- _Supplied text_

╔══

LISTSERV 16.5 - CODE4LIB Archives

ruby-marc does not have any capacity to convert MARC-8 in any ruby
interpreter: MRI, JRuby, Rubinius, whatever.

Given the amount of work required to include this (unless Mark
Matienzo feels like hacking into ruby-marc what he did for pymarc), I
think I'd need to see a really compelling need (that can't be solved
by one of the options that Ed mentioned) before making this much of a
priority.

-Ross.

On Mon, Nov 2, 2009 at 11:42 AM, Jonathan Rochkind <[log in to unmask]> wrote:
> I thought that marc-ruby did MARC8 already!  Wait, does it just do it in
> 'native' ruby interpreter, but not in jruby?
>
> I'm dealing with records in MARC8 now I think with marc-ruby, and it looked
> like the non-roman characters were coming accross okay! I might need to go
> investigate my setup further now....
>
> Jonathan
>
> Ed Summers wrote:
>>
>> Hi Brendan:
>>
>> Ahh the lovely MARC-8 :-)
>>
>> It's a fair bit of effort I think. One approach could be to porting
>> the MARC8->Unicode functionality from pymarc [1,2]. It's only one-way,
>> but that's normally what most sane people want to do anyhow.
>>
>> Another approach would be to look into wrapping yaz-iconv [3] from
>> IndexData which provides much more (and faster) MARC related character
>> mapping facilities.
>>
>> If you just want to get something done without extending ruby-marc you
>> can pre-process your data with yaz-marcdump and then throw it at
>> ruby-marc. Or perhaps if you are in jruby-land you could use marc4j
>> which has MARC-8 support.
>>
>> I've cc'ed code4lib since someone else might have some better ideas.
>> Thanks for writing.
>>
>> //Ed
>>
>> [1]
>> http://bazaar.launchpad.net/~ehs-pobox/pymarc/dev/annotate/head%3A/pymarc/marc8.py
>> [2]
>> http://bazaar.launchpad.net/~ehs-pobox/pymarc/dev/annotate/head%3A/pymarc/marc8_mapping.py
>> [3] http://www.indexdata.com/yaz/doc/yaz-iconv.html
>> [4] http://marc4j.tigris.org/
>>
>> On Fri, Oct 30, 2009 at 3:22 AM, Brendan Boesen <[log in to unmask]>
>> wrote:
>>
>>>
>>> Hi Guys,
>>>
>>> I guess this is the 'bug the authors if you need it' email.
>>>
>>> I'm trying to parse a MARC record and it contains Chinese characters.
>>>  From
>>> the leader:
>>>       01051cam  2200265 a 4504
>>> it looks like the record uses MARC8 encoding.
>>>
>>> I'm investigating a way to get a Unicode encoded one but that may not
>>> work
>>> out.  What sort of effort do you think is involved in adding MARC8
>>> support
>>> into marc-ruby? (And is there anything I could do to help with that?)
>>>
>>> Regards,
>>>
>>> Brendan Boesen
>>> National Library of Australia
>>>
>>>
>>>
>>
>>
>

╚══

- _Written task_
Translate this sentence from the ruby-marc thread into Spanish: "It's only one-way, but that's normally what most sane people want to do anyhow." The rows come from a different source than the thread above.

- _Data entries_
╔══

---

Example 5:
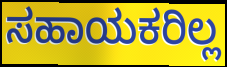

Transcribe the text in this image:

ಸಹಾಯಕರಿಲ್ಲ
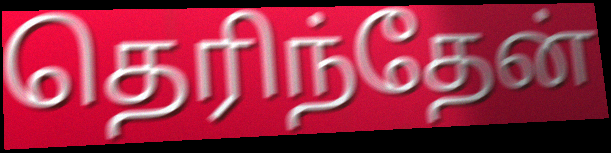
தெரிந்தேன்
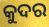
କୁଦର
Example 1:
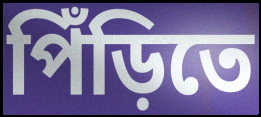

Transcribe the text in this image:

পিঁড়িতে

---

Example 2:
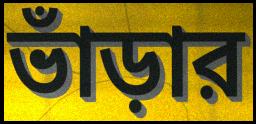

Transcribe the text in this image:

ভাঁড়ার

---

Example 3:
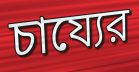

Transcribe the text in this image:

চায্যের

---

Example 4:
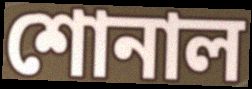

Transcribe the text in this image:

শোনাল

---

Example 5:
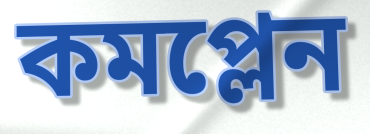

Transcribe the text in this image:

╚══
╔══

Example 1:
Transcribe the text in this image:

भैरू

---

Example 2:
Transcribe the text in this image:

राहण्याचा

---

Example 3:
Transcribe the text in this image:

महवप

╚══
╔══

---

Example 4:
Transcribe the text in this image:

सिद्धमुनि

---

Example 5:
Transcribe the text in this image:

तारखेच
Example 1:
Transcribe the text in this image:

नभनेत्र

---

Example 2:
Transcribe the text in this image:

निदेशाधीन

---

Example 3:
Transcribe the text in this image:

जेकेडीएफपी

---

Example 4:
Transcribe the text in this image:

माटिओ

╚══

- _Reply to the task_
Solo funciona en un sentido, pero normalmente eso es lo que la mayoría de la gente sensata quiere hacer de todos modos.